___ Data under study

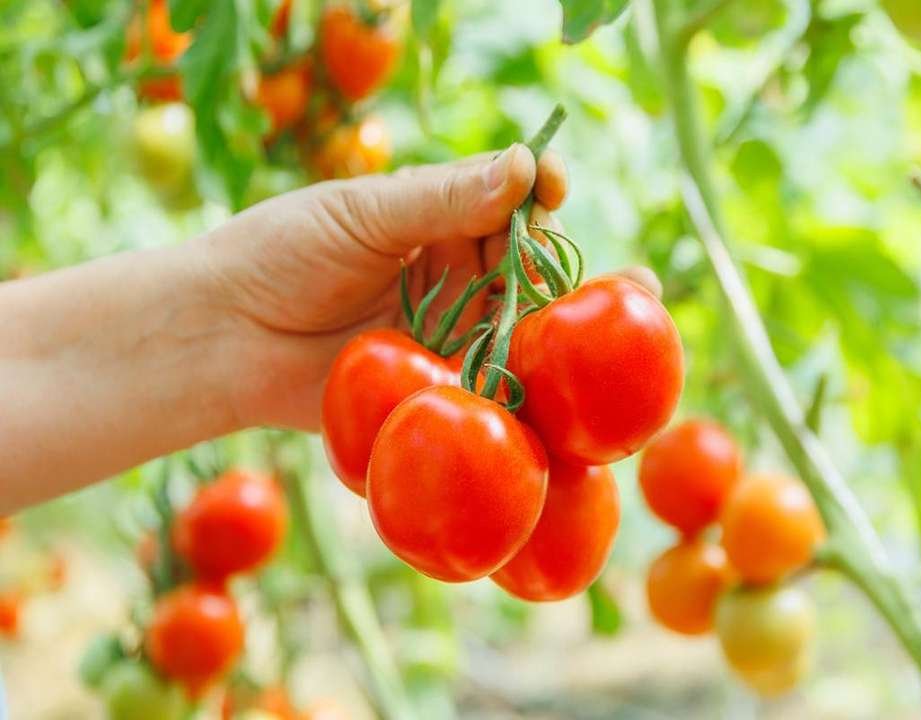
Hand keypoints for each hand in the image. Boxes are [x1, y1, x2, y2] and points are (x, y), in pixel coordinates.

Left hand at [197, 144, 566, 429]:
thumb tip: (526, 167)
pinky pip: (493, 377)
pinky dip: (515, 373)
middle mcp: (456, 269)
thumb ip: (445, 198)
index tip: (553, 184)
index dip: (539, 188)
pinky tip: (531, 367)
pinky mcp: (443, 383)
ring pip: (521, 319)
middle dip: (544, 257)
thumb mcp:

______

● What is being asked:
Which lines in the data above hold the word "hand"? Return each of them.

● Solution:
Hand keypoints for each hand in the image. Boxes are [x1, y1, x2, y2] and points are (x, y), in pixel coordinates.
Left hand at [197, 144, 566, 429]:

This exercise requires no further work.